Свою жизнь он кончил монахом.

Седого, исхудалого, надломленного, вижу его в сырой монастырской конуре. Тянет истончившиеся руки к дверцам растопленной печечки, переворачивает нетвердыми пальцами обложку напечатанного им некогда букваря.

— «…В Кутейне изобразися… в типографии Спиридона Соболя… року 1631…» — бормочут сухие уста отпечатанное.

Ослабевшие глаза отрываются от книжки, вперяются в иней за окном.

Не в будущее ли вглядывается книжник? Не в наше ли с тобой время?

ЕРЕТИК

Меня зовут Казимир Лыщинский. Я стою на эшафоте — позорном, из неструганных досок помосте. Вокруг, куда ни гляну, — люди. Море, океан людей. И взоры их пронзают меня, как пики.

Какой сегодня в мире день? Какой сегодня в мире месяц? Во мраке тюремного подземелья дни и ночи для меня слились, и я давно потерял им счет. На плечах моих рубище, холод пробирает меня до костей, гнилая мокрота в горле затрудняет дыхание. Но когда в изболевшуюся грудь все-таки проникает воздух, я чувствую запах весны. Той ранней ее поры, когда из крестьянских изб еще не выветрился запах молозива, когда небо капризно хмурится, когда отец с легкой грустью замечает, как повзрослела, похорошела дочь. В такую пору даже самые прилежные из моих школяров в Бресте превращались в озорных зайчат. Я не гневался, вспоминая себя в их годы, — до чего же постыл мне был коллегиум в Вильне!..

Не помрачился ли мой рассудок во мраке подземелья? Ведь просто вычислить, что нынче за день! 30 марта 1689 года — вот какой сегодня день в календарях. Ибо приговор огласили мне в сейме марта 28-го дня — маршалок еще повторил торжественно это число, и глаза его были воздеты к небу, чтобы там, на небесах, число запомнили и при подсчете благодеяний маршалка учли. А духовник после того посещал меня дважды…

Духовник приходил спасать мою заблудшую душу по утрам, после завтрака. Так я узнавал, что мир постарел еще на сутки. В трепетном багряном пламени свечи, которую приносил святой отец, я видел, как постно были поджаты его губы: мол, глубоко же ты погряз в болоте, Лыщинский, ни за что тебя оттуда не вытащить. Но когда склонялся он к свече, во взгляде его проскальзывало недоумение. Не мог, бедняга, уразуметь, к чему понадобилось богатому шляхтичу, с виду не глупцу и не безумцу, человеку семейному, при должности и при людском уважении, встревать неизвестно во что, если жить можно просто и легко, если мальвазия и курица на завтрак выше самой высокой премудрости.

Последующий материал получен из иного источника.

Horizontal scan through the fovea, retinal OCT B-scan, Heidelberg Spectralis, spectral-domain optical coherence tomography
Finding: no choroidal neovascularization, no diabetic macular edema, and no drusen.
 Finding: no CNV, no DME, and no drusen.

Всевышний, если ты все-таки есть, если я воистину ошибся, усомнившись в твоем существовании, как же ты берешь на службу, выбираешь себе в земные стражи никчемных и двуличных вроде этого духовника? Тебе ведомо все, ты всюду и во всем, а я червь дождевой, пылинка в твоем царстве, — отчего же я вижу ложь и обман, а ты будто незрячий?

В те пятнадцать тетрадей рассуждений, которые украл у меня плохой человек и за которые я здесь, на эшафоте, стою, занес я сокровенное — вот такие свои дерзкие вопросы богу. Богу, чьим именем гасят свет разума. Богу, которого придумали проходимцы — слабым и доверчивым в утешение и во страх. По левую руку мою сейчас духовник с крестом, по правую — палач с топором. Пройдет минута, и голова моя упадет на доски помоста. Так что я могу уже не бояться своих еретических мыслей.

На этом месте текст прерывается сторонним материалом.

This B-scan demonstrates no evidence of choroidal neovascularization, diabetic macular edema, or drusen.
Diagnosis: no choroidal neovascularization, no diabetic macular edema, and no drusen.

Старинная гравюра (с илл.) _0037.jpg

О боязнь расстаться с жизнью на эшафоте или в огне! Это она леденит нашу кровь, когда мы собираемся нечто сказать наперекор испокон веков заведенному. Я убежден: славный грек Протагор недоговаривал, хитрил, когда диктовал рабу-писцу, будто не знает о богах ни того, что они есть, ни того, что их нет; он знал определенно — нет! Я убежден: италиец Галилей не отрекся бы от слов своих, что земля вертится, — пламя аутодафе обжигало ему лицо, когда он отрекался. Да зачем тревожить тени великих — разве меня самого не заставил подлый страх преклонить перед королем колени и написать прошение о помиловании?